About this task: Using the data that follows, give again word for word the lines between the one holding "enabling connectivity in" and the one holding "PRODUCTS ORDER JOURNEY", inclusive. Omit the pictures.

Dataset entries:
[Start of Attachment]

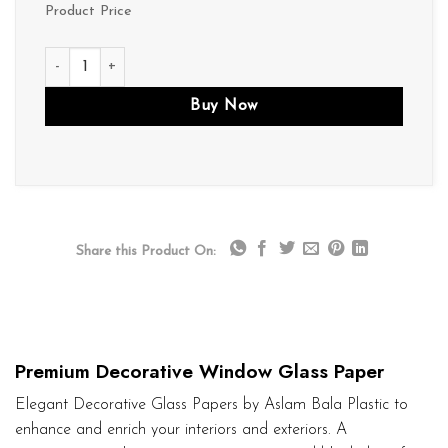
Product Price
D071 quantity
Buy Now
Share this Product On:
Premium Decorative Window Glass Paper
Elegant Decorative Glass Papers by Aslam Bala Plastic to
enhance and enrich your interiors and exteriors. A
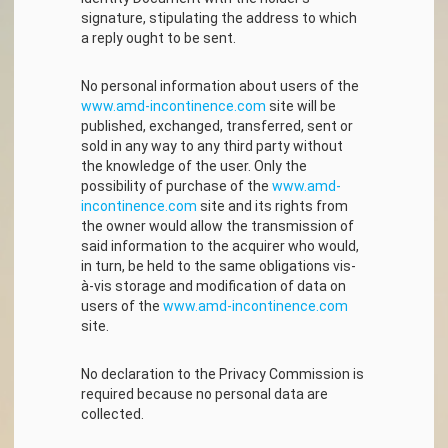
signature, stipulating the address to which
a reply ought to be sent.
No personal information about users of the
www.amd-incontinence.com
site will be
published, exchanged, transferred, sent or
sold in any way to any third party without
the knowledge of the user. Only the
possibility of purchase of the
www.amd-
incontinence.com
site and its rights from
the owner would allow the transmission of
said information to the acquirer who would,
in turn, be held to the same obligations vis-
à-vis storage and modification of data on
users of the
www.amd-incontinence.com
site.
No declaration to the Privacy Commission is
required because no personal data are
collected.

[End of Attachment]
[Start of Attachment]

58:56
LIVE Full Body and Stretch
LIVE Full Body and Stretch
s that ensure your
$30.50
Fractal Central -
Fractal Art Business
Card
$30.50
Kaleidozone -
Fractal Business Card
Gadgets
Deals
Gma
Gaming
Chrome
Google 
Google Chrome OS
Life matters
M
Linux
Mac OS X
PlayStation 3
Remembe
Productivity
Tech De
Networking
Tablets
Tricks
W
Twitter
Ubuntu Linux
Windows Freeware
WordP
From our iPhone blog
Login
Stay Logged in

[End of Attachment]
[Start of Attachment]

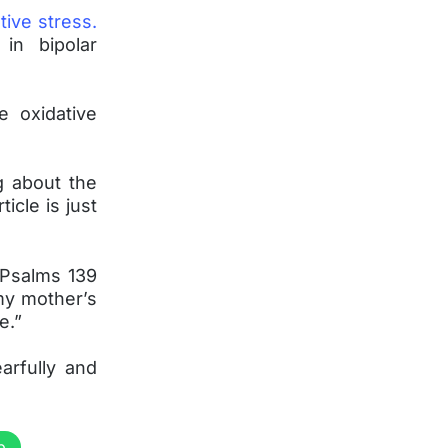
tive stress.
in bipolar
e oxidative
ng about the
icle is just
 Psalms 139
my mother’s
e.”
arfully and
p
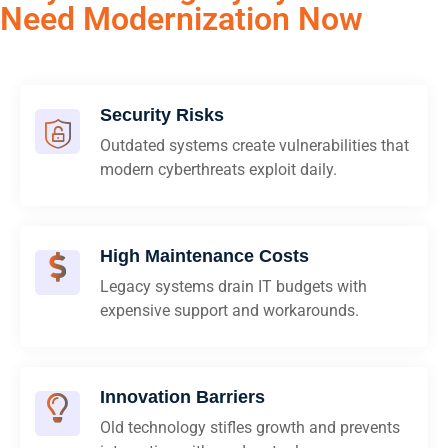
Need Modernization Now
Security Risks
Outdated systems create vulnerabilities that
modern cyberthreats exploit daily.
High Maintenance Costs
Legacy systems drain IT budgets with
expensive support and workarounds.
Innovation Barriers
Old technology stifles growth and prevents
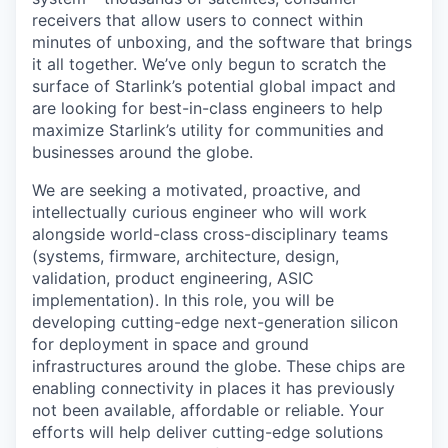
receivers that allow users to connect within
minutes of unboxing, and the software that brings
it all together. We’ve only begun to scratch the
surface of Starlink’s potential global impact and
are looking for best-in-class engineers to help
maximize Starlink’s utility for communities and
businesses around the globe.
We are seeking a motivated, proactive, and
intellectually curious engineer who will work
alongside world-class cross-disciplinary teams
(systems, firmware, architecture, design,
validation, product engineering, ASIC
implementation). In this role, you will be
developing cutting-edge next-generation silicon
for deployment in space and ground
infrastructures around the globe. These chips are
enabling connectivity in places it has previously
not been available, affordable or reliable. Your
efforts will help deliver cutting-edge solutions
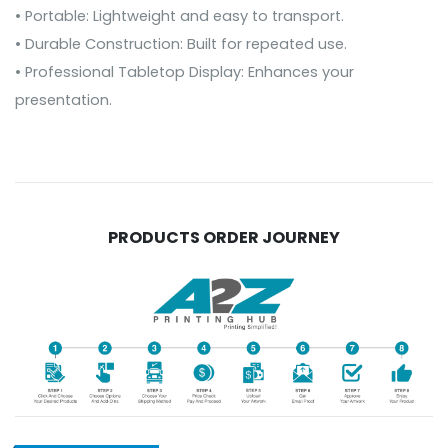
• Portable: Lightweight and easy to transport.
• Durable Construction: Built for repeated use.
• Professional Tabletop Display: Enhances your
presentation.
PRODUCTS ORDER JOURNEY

[End of Attachment]

Response box:
enabling connectivity in places it has previously
not been available, affordable or reliable. Your
efforts will help deliver cutting-edge solutions
• Portable: Lightweight and easy to transport.
• Durable Construction: Built for repeated use.
• Professional Tabletop Display: Enhances your
presentation.
PRODUCTS ORDER JOURNEY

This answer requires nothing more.